# LEE filters vs Multi-exposures



## fiend (May 27, 2012)

Hi!

I've been reading a lot on landscape photography on different forums, watched youtube-videos, read magazines and so on. What I've seen is that some use Multi exposure - shooting to ensure that details in shadows aswell as in skies are obtained. Some even turn them into HDR (with different styles).

The thing is that I've also seen lots of videos and articles that use advanced filters like the LEE Filters to obtain similiar result.

What are your opinions about the two different methods to take great landscape photos?
I guess that a polariser cant be done with multi exposures or in post processing, but the graduated ND-filters etc could be achieved?

What makes it worth the 500 euro to obtain the LEE filterholder, NDfilters, polariser etc.. vs just using multiple exposures instead?

Best regards!
Fredrik


----------



## sanj (May 29, 2012)

Good question Fredrik.
I have been thinking about this for a while too. My conclusion is that both methods work equally, it just depends upon the photographer.
I choose the multi exposure way as it gives bit more control and makes me travel lighter...
What has been your conclusion?


----------



## fiend (May 29, 2012)

My conclusion so far is that I will use multibracketing, except when I have to remove glare from water/surfaces.. and have to use a longer shutterspeed. Then I will be using the filters from LEE.
And in the future I might get some graduated filters aswell so I can handhold them in front of my setup manually. A little more tricky, but way better than multiholders etc from LEE with vinjetting.


----------



## BillyBean (May 29, 2012)

There is of course one key difference: filters use a single exposure, so nothing can move in the time interval between exposures...
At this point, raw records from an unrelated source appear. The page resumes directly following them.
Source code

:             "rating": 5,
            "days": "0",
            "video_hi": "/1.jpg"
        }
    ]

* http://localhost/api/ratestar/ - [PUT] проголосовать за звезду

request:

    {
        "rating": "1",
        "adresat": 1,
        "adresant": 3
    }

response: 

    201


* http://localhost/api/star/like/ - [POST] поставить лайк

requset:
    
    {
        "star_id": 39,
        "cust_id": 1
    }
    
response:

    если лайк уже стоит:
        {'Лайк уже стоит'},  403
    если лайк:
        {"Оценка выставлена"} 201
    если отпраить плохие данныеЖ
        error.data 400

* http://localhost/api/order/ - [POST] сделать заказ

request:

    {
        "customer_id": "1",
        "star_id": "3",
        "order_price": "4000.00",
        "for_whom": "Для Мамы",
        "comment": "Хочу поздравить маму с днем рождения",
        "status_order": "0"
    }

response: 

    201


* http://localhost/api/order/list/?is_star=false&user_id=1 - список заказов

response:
Personally, I think they both have a role to play, but I accept their use is more limited on digital than film.


----------



## wickidwombat (May 30, 2012)

you can get a cookie cutter vomit inducing slider monster like photomatix or have a look at this guys method which is much more natural in look and feel

http://goodlight.us/writing/paintinghdr/paintinghdr-1.html

i'll be honest you have to read all his tutorials a few times to g
et your head around it all


----------